Hye su yavaşça Young jea’nın arkasından kapıyı kapatıp sırtını kapıya yasladı. İçi biraz olsun rahattı. Kurşunların ikisi de sıyırıp geçmişti. Çok değil birkaç gün sonra il sung turp gibi olacaktı. Bu düşünce endişeli yüreğini biraz rahatlatıyordu. Eli yavaşça kalbine kaydı. Son birkaç güne oranla daha hızlı ve daha güçlü atıyordu.

“Neden orada dikiliyorsun!”

Duyduğu sesle daldığı düşüncelerinden çıktığı hye su. İl sung’un ayaklanmış ve kapıda dikilir haliyle afallamıştı. Kendini kapıdan çekip hızla adama yaklaştı.

Onun ayakta değil de yatması gerekti ve bunu en başta söylediğini hatırlıyordu. Kolunu adama dolayıp “Senin aklın nerede?” diye çıkıştı. Birkaç dakika önce uyuşturucu iğne olmadığı için canı yanarak atılan dikişlerin patlama ihtimali hoşuna gitmiyordu.

İl sung kızın beline doladığı ellerine bakarak alayla ağzında bir gülümseme oluştu. Canı yanmasına rağmen hala havalı gözüküyordu. Kızın beline koyduğu eli işaret ederek “Bana sarılmak istiyorsan bahane uydurmana gerek yok.” Dedi. Bundan birkaç saat önce aynı havalı gülümsemeyi o periler için düzenlenen evde de görmüştü ama bu sefer insana hayret veriyordu.

O parlak gülümseyiş hiçbir acı lekesiyle kirlenmemişti. Kolunu adamın belinden çekerken “Sadece yardım etmek istemiştim.” Dedi. Ama bakışlarını adamın ay gibi parlayan yüzünden çekememişti. İnsanın nefesini kesen bu hafif bronz ten aklını karıştırıyordu.

Tam bir şey söyleyecekken arkasından gelen söylenmeyle susmayı tercih etti. Sora kollarını göğsünde birleşmiş öfkeyle ikisine bakıyordu. Hye su bir kez daha “ya sabır” dedi. Gıcıklıkta bir numara olan bu kızı nereden bulmuştu bu adam? İl sung ise Hye su’ya çevirdiği bakışlarını ayırmadan sora’nın söylevlerine cevap verdi.

“Hatırlıyor musun sana bir nişanlım olduğunu söylemiştim ve sende bunu önemsemediğini belirtmiştin?”

“Evet.”

“Hah işte bahsettiğim nişanlım jessica. Yurt dışından yeni döndü. Yakında da düğünümüz var bu yüzden biraz sessiz olsan ve şu lanet olası meleğini versen nasıl olur?”
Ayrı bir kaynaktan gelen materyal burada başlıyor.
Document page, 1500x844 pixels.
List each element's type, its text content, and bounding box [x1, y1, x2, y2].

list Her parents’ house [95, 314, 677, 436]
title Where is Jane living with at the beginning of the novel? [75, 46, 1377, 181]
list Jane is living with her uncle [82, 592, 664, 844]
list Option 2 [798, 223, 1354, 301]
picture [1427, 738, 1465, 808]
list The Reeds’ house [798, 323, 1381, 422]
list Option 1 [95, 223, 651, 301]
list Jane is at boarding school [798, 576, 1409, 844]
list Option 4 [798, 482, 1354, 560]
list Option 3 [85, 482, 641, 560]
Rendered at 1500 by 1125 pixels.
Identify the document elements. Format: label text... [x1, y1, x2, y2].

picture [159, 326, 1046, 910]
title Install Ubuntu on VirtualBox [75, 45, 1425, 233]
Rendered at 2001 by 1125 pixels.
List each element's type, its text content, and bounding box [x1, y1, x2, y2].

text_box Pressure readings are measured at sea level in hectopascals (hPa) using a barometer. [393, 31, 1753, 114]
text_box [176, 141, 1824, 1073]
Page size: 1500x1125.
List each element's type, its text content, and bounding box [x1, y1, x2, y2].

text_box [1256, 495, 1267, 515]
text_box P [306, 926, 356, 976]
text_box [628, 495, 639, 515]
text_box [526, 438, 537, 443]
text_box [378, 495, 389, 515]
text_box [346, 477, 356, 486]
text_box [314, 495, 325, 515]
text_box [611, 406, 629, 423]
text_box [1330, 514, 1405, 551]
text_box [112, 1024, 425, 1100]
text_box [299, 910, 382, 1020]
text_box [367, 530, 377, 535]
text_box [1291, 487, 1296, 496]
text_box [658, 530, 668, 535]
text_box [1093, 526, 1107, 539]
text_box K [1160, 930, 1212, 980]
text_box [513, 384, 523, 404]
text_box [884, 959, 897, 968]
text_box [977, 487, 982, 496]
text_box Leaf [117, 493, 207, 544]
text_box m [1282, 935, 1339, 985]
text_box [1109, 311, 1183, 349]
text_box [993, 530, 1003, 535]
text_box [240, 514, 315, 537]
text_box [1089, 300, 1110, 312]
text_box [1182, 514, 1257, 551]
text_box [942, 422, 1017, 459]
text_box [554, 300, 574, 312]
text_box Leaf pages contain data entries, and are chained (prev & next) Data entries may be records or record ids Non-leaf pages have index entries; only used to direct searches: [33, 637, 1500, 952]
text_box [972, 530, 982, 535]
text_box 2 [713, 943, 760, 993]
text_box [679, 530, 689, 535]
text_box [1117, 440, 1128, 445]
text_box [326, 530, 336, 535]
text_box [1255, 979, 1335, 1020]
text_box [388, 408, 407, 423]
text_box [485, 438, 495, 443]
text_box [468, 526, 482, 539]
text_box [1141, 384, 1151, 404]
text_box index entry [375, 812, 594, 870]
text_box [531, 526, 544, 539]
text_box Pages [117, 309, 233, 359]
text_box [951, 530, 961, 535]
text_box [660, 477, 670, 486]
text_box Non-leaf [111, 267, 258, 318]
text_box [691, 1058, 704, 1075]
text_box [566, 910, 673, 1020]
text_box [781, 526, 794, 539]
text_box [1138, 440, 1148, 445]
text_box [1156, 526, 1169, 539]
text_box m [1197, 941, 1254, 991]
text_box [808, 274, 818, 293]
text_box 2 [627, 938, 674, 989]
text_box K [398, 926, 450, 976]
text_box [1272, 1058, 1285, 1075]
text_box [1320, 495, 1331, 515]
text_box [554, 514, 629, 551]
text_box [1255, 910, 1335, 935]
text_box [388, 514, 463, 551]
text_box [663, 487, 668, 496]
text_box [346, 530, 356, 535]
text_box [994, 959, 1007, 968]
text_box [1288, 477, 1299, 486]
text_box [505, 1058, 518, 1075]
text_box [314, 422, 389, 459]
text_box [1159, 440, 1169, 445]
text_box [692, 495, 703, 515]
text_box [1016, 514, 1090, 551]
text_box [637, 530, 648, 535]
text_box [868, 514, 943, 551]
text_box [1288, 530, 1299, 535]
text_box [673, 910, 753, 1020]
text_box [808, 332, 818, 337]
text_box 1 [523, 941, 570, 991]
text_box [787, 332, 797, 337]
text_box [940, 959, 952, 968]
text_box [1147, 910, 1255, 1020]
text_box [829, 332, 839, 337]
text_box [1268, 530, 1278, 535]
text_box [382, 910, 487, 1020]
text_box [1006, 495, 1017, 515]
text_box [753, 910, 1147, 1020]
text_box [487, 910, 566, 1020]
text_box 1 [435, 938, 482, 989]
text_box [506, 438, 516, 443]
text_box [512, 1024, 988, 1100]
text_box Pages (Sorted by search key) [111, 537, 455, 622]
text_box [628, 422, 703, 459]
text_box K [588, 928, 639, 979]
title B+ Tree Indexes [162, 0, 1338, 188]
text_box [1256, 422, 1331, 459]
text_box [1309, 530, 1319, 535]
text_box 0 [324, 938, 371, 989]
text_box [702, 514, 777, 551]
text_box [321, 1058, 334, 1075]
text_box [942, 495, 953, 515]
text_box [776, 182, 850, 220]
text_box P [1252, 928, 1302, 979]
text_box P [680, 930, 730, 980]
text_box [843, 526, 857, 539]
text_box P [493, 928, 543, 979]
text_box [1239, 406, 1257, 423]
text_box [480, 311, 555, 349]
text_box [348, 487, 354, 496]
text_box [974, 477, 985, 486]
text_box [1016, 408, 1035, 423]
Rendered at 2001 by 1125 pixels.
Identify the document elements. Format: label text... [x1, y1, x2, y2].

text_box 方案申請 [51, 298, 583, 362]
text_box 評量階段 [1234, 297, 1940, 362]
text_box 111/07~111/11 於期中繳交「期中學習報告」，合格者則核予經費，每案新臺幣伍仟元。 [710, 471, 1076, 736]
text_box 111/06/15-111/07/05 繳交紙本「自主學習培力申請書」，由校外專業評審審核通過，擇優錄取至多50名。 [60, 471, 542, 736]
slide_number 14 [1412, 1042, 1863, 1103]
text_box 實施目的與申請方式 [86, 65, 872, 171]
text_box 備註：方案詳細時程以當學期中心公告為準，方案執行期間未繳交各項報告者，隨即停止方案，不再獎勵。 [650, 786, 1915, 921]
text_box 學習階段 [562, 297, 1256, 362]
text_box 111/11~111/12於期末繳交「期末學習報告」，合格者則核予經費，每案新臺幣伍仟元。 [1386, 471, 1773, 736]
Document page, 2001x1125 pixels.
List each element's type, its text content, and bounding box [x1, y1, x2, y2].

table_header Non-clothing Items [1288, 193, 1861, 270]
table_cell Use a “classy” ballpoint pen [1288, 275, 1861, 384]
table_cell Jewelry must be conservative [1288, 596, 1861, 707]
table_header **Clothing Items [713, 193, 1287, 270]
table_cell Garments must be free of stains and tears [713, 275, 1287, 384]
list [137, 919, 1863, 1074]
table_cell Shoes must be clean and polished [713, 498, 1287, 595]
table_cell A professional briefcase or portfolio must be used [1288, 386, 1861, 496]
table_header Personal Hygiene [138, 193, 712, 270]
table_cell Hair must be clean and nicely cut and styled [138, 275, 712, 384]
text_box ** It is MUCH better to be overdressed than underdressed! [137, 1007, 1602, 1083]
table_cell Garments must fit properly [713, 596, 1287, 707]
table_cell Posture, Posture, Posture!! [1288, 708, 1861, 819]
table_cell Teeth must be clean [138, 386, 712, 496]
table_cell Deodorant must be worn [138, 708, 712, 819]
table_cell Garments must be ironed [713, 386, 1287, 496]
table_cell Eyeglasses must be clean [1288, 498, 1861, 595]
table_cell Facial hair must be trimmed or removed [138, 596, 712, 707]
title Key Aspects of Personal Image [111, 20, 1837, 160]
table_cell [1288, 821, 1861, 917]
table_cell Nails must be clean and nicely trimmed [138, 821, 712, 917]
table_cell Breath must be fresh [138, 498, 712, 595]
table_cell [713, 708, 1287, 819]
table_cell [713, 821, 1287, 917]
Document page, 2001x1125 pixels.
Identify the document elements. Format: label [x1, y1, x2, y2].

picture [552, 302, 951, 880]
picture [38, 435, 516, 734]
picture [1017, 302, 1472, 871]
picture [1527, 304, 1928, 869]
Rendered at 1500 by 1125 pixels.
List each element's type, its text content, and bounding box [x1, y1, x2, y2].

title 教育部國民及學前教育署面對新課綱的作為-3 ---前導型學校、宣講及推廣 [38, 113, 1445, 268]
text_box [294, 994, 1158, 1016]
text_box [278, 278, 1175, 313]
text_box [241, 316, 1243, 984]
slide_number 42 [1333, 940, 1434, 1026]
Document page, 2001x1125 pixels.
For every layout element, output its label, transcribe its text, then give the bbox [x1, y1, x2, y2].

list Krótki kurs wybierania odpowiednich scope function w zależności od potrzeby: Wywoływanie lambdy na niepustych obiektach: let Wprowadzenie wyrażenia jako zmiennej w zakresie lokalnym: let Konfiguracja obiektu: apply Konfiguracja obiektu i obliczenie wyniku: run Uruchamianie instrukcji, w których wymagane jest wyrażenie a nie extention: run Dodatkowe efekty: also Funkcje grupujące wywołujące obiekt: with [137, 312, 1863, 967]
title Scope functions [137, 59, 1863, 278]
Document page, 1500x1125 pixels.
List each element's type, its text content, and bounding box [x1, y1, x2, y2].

Hye su şaşkınlıkla bakışlarını sora dan çekip il sung’a baktı ne demişti az önce? Nişanlı mı? Duyduğu kelimeler içinde bir yerde garip bir şeyler uyandırmaya başladığında sora öfkeyle bağırıyordu.

“Bu çırpı bacak kız mı senin nişanlın! Birde utanmadan evime nişanlını getirip…”

“şu cırtlak sesini kessen nasıl olur tatlım.” Dedi İl sung kulağını tıkayıp kızı susturmaya çalışarak. Tek gecelik ilişkilerinin bir daha evine uğramazdı ama hye su yüzünden gelmişti.

Kıza bir iki adımda yaklaşıp kollarını benle dolayarak “Beni kızdırmak istemezsin değil mi tatlım.” Dedi. Ay gibi parlayan yüzünde oluşan tehlikeli gülümseme sorayı susturmuş; üstüne dik başlı halinden eser bırakmamıştı.

Hye su hayretle kaşlarını kaldırdı. Ağzı tam bir karış açıldı. Ama gözü önünde gerçekleşen sahneye bir söz bir kelime bile ilave edemedi. Sora bir iki adım adamdan uzaklaştıktan sonra “anahtar portmantoda.” Dedi. Yüzü korkuyla gerilmişti. İl sung kızın yanağından yavaşça bir makas alıp “Benim tatlı arkadaşım beni asla kırmaz.” Dedi.

Hemen arkasından portmantoda asılı olan ceketi alıp yavaşça üzerine geçirdi. Birkaç dakika geç kalınsa ölebilecek olan adam nasıl hemen ayaklanmıştı. Hye su bir iki adımda karşısına dikilip “Ne yaptığını zannediyorsun sen! Az önceki saçmalıklarda ne oluyor?” diye dişlerinin arasında söylendi. İl sung ise derin bir nefes aldı ve kızı kendinden uzaklaştırıp “Çok konuşmada gidelim artık.” Dedi.